Saturday, October 08, 2011

Christopher Pearson, Paul Kelly, Frank Furedi, the anonymous editor, and just another day at The Australian's mad hatter tea party ...


(Above: put it another way. Future ages will wonder at The Australian and its commentariat columnists, as the present age wonders at it now).

Of all the commentariat fowls to visit the pond regularly - common chookus gossipus - Christopher Pearson is perhaps the bird with the richest, if most predictable and banal, rhetorical plumage.

Pearson can be guaranteed to rouse even the fiercest secularist from slumber into sectarian frenzy (especially with sectarianism all the go, as we contemplate the array of other Catholic chookus gossipi doing the rounds, from Miranda the Devine to Angela Shanahan), but today in Besieged emperor tries on some new clothes, it's more of a cavoodle frenzy.

In what's a standard bit of Gillard bashing, Pearson does his best to try out as a script writer for the next series of At Home With Julia, as he sneers at Gillard getting a cavoodle for her birthday, and so taking a carefully calculated step up from the world of Kath and Kim. Yep, you see, in Pearson's world, Gillard lives in the world of Kath and Kim.

Of course if anyone else wrote condescending comparisons about the opposition or its leader, it would produce howls of indignation, and suggestions that the constipated elites are out of touch with the aspirations of the outer suburbs (and yes, Kath and Kim was a major success in demographics beyond its original ABC eerie).

No doubt Pearson has problems with thongs and T-shirts and terry towelling products.

Pearson concludes his piece by citing T. S. Eliot, a typically elitist reference, certainly out of touch with the aspirations of folks in the outer suburbs, though it does give us a chance to note the strange, richly neurotic, classicist, royalist Anglo-Catholic world of Eliot, as outlined in Louis Menand's Practical Cat, for The New Yorker on the occasion of the publication of the letters of T. S. Eliot (sorry, it's inside the paywall, but you do have to pay for quality writing, while the fowl nonsense Pearson peddles remains for the moment free. If you can imagine paying for Pearson, you have an exceptionally rich imagination).

Pearson starts off his hatchet job - it's hard to give it the honorific of a perspicacious column - by seizing on Graham "Swiss bank account" Richardson's recent outing in The Australian, and then proceeds to explain in sneering tones why everything is wrong about Gillard and the Gillard brand, her media advisors, her newly hired spin-doctor, but above all - "last but not least" - her Tim Mathieson ordered cavoodle.

Second thoughts, At Home with Julia might be a stretch for Pearson, perhaps he should consider taking up residence at Woman's Day, where the news that cavoodles have doubled in price overnight might strike a chord.

Oh wait, for that he'd have to be at one with the aspirations of the outer suburbs. Could be tricky. Would they have room for the aspirations of a writer who routinely writes like a wet prat?

Data provided
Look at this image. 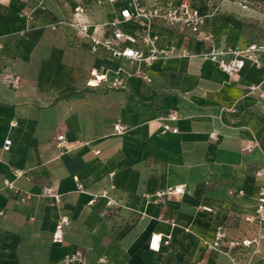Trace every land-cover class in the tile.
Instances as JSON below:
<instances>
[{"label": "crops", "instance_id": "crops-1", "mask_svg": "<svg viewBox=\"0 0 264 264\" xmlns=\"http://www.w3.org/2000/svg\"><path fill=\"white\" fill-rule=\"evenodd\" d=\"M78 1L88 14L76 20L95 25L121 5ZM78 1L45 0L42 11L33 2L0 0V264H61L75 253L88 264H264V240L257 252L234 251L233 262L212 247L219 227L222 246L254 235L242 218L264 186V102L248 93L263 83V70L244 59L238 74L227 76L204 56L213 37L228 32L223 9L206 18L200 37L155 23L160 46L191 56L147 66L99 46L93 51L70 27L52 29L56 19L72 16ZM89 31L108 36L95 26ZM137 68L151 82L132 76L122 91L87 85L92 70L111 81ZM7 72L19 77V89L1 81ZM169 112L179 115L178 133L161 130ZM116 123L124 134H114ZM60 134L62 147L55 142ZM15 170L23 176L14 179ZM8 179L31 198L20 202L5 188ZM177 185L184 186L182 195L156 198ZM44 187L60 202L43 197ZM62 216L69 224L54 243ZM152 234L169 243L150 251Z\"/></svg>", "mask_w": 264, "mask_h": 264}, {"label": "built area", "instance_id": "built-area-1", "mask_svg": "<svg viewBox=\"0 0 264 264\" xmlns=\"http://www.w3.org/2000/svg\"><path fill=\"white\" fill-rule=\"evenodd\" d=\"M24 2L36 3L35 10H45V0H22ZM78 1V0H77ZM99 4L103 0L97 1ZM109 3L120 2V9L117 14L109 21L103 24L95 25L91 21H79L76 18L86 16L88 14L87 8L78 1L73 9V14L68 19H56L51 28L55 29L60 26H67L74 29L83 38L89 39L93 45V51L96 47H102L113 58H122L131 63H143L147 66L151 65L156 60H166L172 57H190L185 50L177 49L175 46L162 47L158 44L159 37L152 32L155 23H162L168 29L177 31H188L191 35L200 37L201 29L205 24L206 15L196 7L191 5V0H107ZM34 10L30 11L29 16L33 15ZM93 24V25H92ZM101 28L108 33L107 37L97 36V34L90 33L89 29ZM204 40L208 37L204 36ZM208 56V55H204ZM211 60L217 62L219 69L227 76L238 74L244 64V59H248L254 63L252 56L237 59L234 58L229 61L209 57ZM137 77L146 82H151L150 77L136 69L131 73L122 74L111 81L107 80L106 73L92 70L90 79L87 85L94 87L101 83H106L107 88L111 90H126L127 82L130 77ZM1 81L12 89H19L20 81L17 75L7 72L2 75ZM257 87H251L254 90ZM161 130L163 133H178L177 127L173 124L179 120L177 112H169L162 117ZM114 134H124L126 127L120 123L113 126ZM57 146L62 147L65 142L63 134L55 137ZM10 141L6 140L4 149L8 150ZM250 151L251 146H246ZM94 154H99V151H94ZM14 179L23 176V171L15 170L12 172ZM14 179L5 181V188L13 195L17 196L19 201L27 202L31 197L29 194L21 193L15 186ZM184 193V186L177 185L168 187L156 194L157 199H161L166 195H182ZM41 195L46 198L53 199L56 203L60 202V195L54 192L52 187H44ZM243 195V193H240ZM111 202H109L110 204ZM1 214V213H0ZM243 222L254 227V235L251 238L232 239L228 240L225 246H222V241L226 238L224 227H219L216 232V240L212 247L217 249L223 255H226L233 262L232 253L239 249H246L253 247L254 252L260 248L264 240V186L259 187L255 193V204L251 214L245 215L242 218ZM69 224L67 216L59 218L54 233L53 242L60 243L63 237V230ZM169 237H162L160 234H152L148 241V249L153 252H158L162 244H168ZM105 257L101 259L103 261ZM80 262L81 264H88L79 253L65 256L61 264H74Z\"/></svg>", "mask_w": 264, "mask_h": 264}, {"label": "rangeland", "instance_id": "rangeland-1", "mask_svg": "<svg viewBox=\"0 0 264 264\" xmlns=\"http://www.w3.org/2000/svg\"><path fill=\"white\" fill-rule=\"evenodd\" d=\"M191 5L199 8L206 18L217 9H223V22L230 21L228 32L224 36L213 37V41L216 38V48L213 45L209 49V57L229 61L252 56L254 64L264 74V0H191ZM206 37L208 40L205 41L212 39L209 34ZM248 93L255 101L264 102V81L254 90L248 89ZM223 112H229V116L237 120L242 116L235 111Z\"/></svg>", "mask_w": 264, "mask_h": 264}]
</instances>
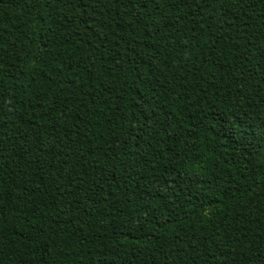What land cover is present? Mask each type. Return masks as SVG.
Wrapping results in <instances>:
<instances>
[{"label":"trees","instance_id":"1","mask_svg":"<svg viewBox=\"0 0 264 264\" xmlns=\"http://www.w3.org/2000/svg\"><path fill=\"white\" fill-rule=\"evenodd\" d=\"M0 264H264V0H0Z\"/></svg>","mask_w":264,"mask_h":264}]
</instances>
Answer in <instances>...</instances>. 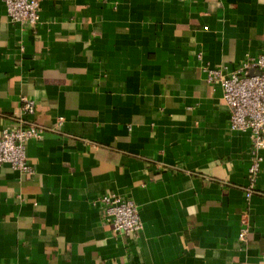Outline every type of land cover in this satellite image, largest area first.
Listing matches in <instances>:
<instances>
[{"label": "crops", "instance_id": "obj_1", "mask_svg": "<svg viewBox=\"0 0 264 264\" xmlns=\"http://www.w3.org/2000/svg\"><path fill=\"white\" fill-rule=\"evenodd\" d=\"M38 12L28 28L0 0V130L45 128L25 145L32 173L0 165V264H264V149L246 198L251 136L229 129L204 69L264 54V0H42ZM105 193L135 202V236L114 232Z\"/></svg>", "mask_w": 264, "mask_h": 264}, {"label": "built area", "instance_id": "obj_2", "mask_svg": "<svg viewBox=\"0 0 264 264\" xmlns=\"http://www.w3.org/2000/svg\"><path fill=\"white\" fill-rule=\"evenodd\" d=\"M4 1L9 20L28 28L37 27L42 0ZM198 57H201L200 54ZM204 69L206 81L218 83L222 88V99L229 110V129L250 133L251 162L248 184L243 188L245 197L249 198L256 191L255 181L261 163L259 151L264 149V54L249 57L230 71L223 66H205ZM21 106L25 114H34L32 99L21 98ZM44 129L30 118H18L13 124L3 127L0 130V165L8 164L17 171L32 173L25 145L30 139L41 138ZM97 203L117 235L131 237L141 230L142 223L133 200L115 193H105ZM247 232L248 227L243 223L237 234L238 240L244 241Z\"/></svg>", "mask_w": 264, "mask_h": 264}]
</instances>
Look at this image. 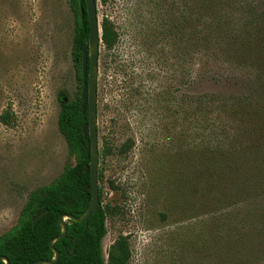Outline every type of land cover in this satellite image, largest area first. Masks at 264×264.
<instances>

The tasks
1 – What title does the blog post about Christopher Pearson give for Pearson's column?
2 – Write what comes next in the blog post about Christopher Pearson, starting after its final sentence.
The data has no connection to the blog post about Christopher Pearson.

Answers in order
1 – Besieged emperor tries on some new clothes

2 –
Moving right along, readers of Paul Kelly - the boring pontifical columnist, not the slightly alternative singer - might wonder what form of kool aid he or his writers might have drunk to write about Kevin Rudd's towering achievement as PM, in Rudd sounds alarm for G20 summit.

Yep, there it is in print. Towering achievement, and without any modifier, like delusions of grandeur, to accompany it.

Kelly's piece is if course part of The Australian's ongoing current campaign in its current war to claim Gillard's scalp and return Kevin Rudd to the throne. Lately columns harping on this theme have flown like confetti, all pushing the same line. The front page of the rag yesterday, inspired by Graham "Swiss bank account" Richardson's trolling, got terribly excited at the thought of a new ascendancy, and so Kelly is merely doing a Pearson and taking up the trolling:

Reading between the lines of Rudd's comments there is only one interpretation - he fears that Prime Minister Julia Gillard and Treasurer Wayne Swan are not sufficiently investing in the G20 to address the growing economic crisis.

The sensitivity on this issue is extreme. Rudd's attachment to the G20 and its centrality for Australia is born of his achievements as prime minister.


In this particular mad hatter's tea party view of the world, you have to wonder who's more up whom. Rudd's strutting of the world stage or Kelly reading between the lines.

But when you get to the end of Kelly's immensely dull piece about core messages and crises, you come to this line A salient warning, and you know that there has to be a clear winner, and Kelly's the man.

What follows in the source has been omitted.